The answer is all of the data repeated exactly, with each picture omitted.

(Data to process begins)

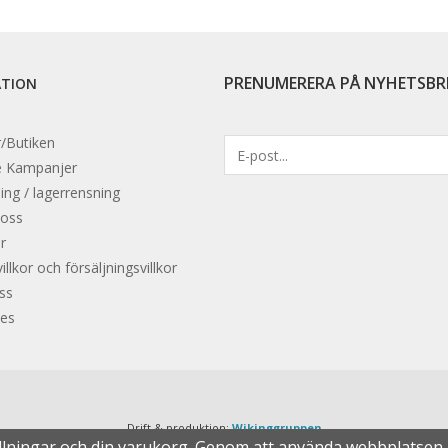
PRENUMERERA PÅ NYHETSBR
ATION
/Butiken
e
Kampanjer
ing / lagerrensning
 oss
r
llkor och försäljningsvillkor
oss
es
Drift & produktion:
Wikinggruppen
ällningar och din varukorg. Genom att använda webbplatse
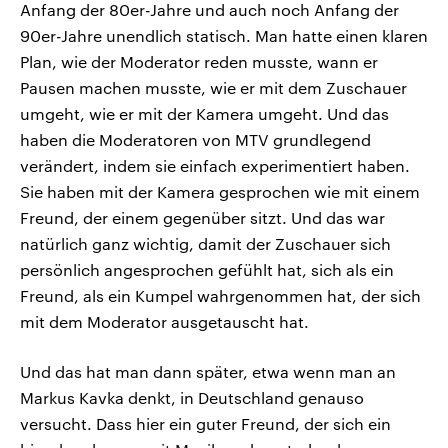
Anfang der 80er-Jahre und auch noch Anfang der
90er-Jahre unendlich statisch. Man hatte einen klaren
Plan, wie der Moderator reden musste, wann er
Pausen machen musste, wie er mit dem Zuschauer
umgeht, wie er mit der Kamera umgeht. Und das
haben die Moderatoren von MTV grundlegend
verändert, indem sie einfach experimentiert haben.
Sie haben mit der Kamera gesprochen wie mit einem
Freund, der einem gegenüber sitzt. Und das war
natürlich ganz wichtig, damit der Zuschauer sich
persönlich angesprochen gefühlt hat, sich als ein
Freund, als ein Kumpel wahrgenommen hat, der sich
mit dem Moderator ausgetauscht hat.
Und das hat man dann später, etwa wenn man an
Markus Kavka denkt, in Deutschland genauso
versucht. Dass hier ein guter Freund, der sich ein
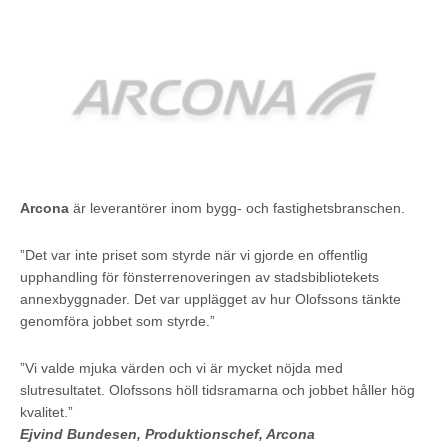
Arcona
är leverantörer inom bygg- och fastighetsbranschen.
”Det var inte priset som styrde när vi gjorde en offentlig
upphandling för fönsterrenoveringen av stadsbibliotekets
annexbyggnader. Det var upplägget av hur Olofssons tänkte
genomföra jobbet som styrde.”
”Vi valde mjuka värden och vi är mycket nöjda med
slutresultatet. Olofssons höll tidsramarna och jobbet håller hög
kvalitet.”
Ejvind Bundesen, Produktionschef, Arcona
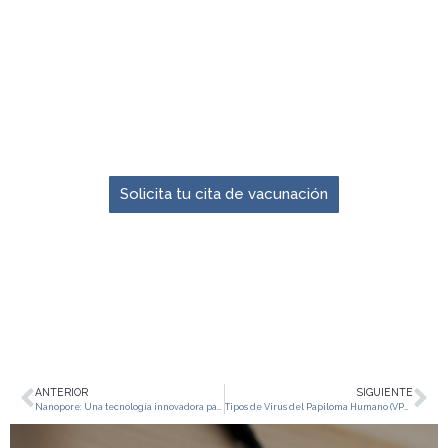
El momento para prevenir es ahora.
Solicita tu cita de vacunación
ANTERIOR
SIGUIENTE
Nanopore: Una tecnología innovadora para el rejuvenecimiento facial
Tipos de Virus del Papiloma Humano (VPH): Todo lo que necesitas saber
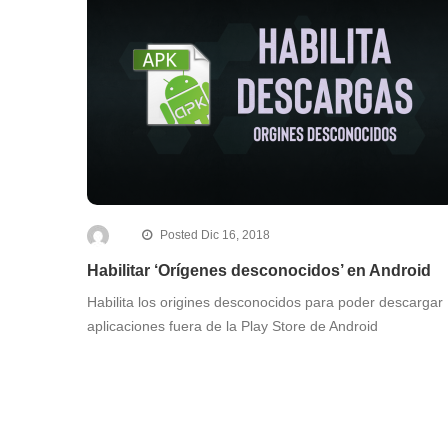
Posted Dic 16, 2018
Habilitar ‘Orígenes desconocidos’ en Android
Habilita los origines desconocidos para poder descargar
aplicaciones fuera de la Play Store de Android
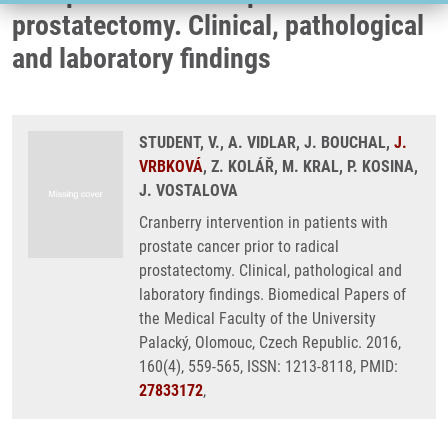
prostatectomy. Clinical, pathological
and laboratory findings
STUDENT, V., A. VIDLAR, J. BOUCHAL,
J.
VRBKOVÁ
, Z. KOLÁŘ, M. KRAL, P. KOSINA,
J. VOSTALOVA
Cranberry intervention in patients with
prostate cancer prior to radical
prostatectomy. Clinical, pathological and
laboratory findings. Biomedical Papers of
the Medical Faculty of the University
Palacký, Olomouc, Czech Republic. 2016,
160(4), 559-565, ISSN: 1213-8118, PMID:
27833172
,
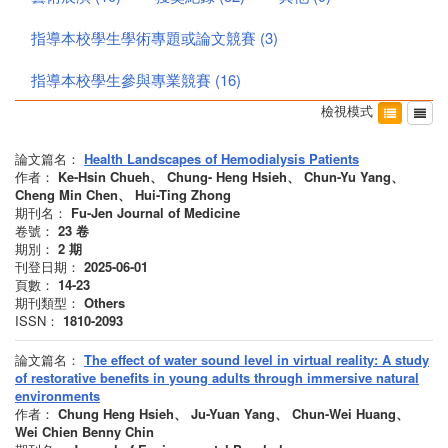
指導本校學生學術專題或論文競賽
(
3
)
指導本校學生參與專業競賽
(
16
)
檢視模式
論文篇名：
Health Landscapes of Hemodialysis Patients
作者：
Ke-Hsin Chueh、 Chung- Heng Hsieh、 Chun-Yu Yang、
Cheng Min Chen、 Hui-Ting Zhong
期刊名：
Fu-Jen Journal of Medicine
卷號：
23
卷
期別：
2
期
刊登日期：
2025-06-01
頁數：
14-23
期刊類型：
Others
ISSN：
1810-2093
論文篇名：
The effect of water sound level in virtual reality: A study
of restorative benefits in young adults through immersive natural
environments
作者：
Chung Heng Hsieh、 Ju-Yuan Yang、 Chun-Wei Huang、
Wei Chien Benny Chin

(Data to process ends)

**Answer**
PRENUMERERA PÅ NYHETSBR
ATION
/Butiken
e
Kampanjer
ing / lagerrensning
 oss
r
llkor och försäljningsvillkor
oss
es
Drift & produktion:
Wikinggruppen
ällningar och din varukorg. Genom att använda webbplatse
Anfang der 80er-Jahre und auch noch Anfang der
90er-Jahre unendlich statisch. Man hatte einen klaren
Plan, wie der Moderator reden musste, wann er
Pausen machen musste, wie er mit dem Zuschauer
umgeht, wie er mit der Kamera umgeht. Und das
haben die Moderatoren von MTV grundlegend
verändert, indem sie einfach experimentiert haben.
Sie haben mit der Kamera gesprochen wie mit einem
Freund, der einem gegenüber sitzt. Und das war
natürlich ganz wichtig, damit der Zuschauer sich
persönlich angesprochen gefühlt hat, sich als ein
Freund, als ein Kumpel wahrgenommen hat, der sich
mit dem Moderator ausgetauscht hat.
Und das hat man dann später, etwa wenn man an
Markus Kavka denkt, in Deutschland genauso
versucht. Dass hier ein guter Freund, der sich ein
Arcona
är leverantörer inom bygg- och fastighetsbranschen.
”Det var inte priset som styrde när vi gjorde en offentlig
upphandling för fönsterrenoveringen av stadsbibliotekets
annexbyggnader. Det var upplägget av hur Olofssons tänkte
genomföra jobbet som styrde.”
”Vi valde mjuka värden och vi är mycket nöjda med
slutresultatet. Olofssons höll tidsramarna och jobbet håller hög
kvalitet.”
Ejvind Bundesen, Produktionschef, Arcona
El momento para prevenir es ahora.
Solicita tu cita de vacunación
ANTERIOR
SIGUIENTE
Nanopore: Una tecnología innovadora para el rejuvenecimiento facial
Tipos de Virus del Papiloma Humano (VPH): Todo lo que necesitas saber
Posted Dic 16, 2018
Habilitar ‘Orígenes desconocidos’ en Android
Habilita los origines desconocidos para poder descargar
aplicaciones fuera de la Play Store de Android
prostatectomy. Clinical, pathological
and laboratory findings
STUDENT, V., A. VIDLAR, J. BOUCHAL,
J.
VRBKOVÁ
, Z. KOLÁŘ, M. KRAL, P. KOSINA,
J. VOSTALOVA
Cranberry intervention in patients with
prostate cancer prior to radical
prostatectomy. Clinical, pathological and
laboratory findings. Biomedical Papers of
the Medical Faculty of the University
Palacký, Olomouc, Czech Republic. 2016,
160(4), 559-565, ISSN: 1213-8118, PMID:
27833172
,
指導本校學生學術專題或論文競賽
(
3
)
指導本校學生參與專業競賽
(
16
)
檢視模式
論文篇名：
Health Landscapes of Hemodialysis Patients
作者：
Ke-Hsin Chueh、 Chung- Heng Hsieh、 Chun-Yu Yang、
Cheng Min Chen、 Hui-Ting Zhong
期刊名：
Fu-Jen Journal of Medicine
卷號：
23
卷
期別：
2
期
刊登日期：
2025-06-01
頁數：
14-23
期刊類型：
Others
ISSN：
1810-2093
論文篇名：
The effect of water sound level in virtual reality: A study
of restorative benefits in young adults through immersive natural
environments
作者：
Chung Heng Hsieh、 Ju-Yuan Yang、 Chun-Wei Huang、
Wei Chien Benny Chin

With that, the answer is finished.